Die Technologieunternehmen Osram und Continental haben heute ihre Absicht bekannt gegeben, ein Joint Venture zu gründen. Dieses soll innovative Lichttechnologien mit Elektronik und Software kombinieren und intelligente Lichtlösungen für die Automobilindustrie entwickeln, produzieren und vermarkten. Das global agierende Joint Venture wird unter dem Namen Osram Continental GmbH firmieren und seinen Sitz in der Region München haben. Osram und Continental werden zu jeweils 50 Prozent an dem Joint Venture beteiligt sein.
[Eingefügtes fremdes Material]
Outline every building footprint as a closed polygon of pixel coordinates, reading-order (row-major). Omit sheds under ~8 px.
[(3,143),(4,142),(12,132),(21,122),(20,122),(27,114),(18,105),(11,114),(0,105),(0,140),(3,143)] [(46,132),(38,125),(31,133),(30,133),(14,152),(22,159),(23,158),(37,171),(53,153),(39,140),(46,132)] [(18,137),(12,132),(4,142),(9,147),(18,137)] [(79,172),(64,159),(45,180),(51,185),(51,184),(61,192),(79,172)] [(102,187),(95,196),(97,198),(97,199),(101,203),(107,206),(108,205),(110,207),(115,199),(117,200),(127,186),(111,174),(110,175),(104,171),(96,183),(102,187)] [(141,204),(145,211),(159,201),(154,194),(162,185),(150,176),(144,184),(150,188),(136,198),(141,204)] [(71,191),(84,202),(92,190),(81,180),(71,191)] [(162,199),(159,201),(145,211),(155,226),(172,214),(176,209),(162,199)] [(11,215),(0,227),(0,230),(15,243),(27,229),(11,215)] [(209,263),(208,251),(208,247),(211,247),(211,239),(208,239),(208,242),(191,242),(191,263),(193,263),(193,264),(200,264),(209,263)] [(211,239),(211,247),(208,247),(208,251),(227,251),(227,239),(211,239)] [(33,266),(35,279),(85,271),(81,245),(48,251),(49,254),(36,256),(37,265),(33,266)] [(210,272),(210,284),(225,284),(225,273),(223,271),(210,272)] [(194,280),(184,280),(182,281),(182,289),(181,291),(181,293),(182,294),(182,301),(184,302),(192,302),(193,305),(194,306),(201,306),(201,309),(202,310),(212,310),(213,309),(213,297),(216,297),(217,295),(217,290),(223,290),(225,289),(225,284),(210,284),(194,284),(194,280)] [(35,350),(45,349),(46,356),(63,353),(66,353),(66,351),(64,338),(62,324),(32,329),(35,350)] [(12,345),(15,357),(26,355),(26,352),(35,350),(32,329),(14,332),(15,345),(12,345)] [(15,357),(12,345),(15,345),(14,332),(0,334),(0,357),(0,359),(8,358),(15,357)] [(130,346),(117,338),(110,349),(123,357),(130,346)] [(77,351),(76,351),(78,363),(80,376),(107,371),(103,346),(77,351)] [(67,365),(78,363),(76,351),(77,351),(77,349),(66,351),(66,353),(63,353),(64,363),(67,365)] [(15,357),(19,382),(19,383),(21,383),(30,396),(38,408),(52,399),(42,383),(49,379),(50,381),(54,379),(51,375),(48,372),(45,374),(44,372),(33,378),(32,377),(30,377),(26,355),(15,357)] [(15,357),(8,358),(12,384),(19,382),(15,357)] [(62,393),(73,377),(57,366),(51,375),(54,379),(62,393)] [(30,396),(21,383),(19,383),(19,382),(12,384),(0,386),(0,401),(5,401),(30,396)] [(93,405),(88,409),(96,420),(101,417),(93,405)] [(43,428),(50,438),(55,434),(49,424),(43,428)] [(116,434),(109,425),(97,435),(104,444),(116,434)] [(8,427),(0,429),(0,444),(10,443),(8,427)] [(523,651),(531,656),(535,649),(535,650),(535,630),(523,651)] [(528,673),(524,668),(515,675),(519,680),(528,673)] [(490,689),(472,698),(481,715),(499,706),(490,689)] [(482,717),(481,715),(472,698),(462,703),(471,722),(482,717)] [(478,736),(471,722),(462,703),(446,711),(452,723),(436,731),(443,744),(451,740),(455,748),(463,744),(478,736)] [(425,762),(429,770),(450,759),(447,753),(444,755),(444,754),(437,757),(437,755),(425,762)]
Mit rund 1.500 Mitarbeitern und weltweit 17 Standorten wird ein Jahresumsatz im mittleren dreistelligen Millionen-Euro-Bereich angestrebt. Als designierte Geschäftsführer wurden von Osram Dirk Linzmeier (CEO) und von Continental Harald Renner (CFO) benannt. Vorbehaltlich der Unterzeichnung der bindenden Verträge und der kartellrechtlichen Genehmigungen ist der Start des Joint Ventures für 2018 geplant.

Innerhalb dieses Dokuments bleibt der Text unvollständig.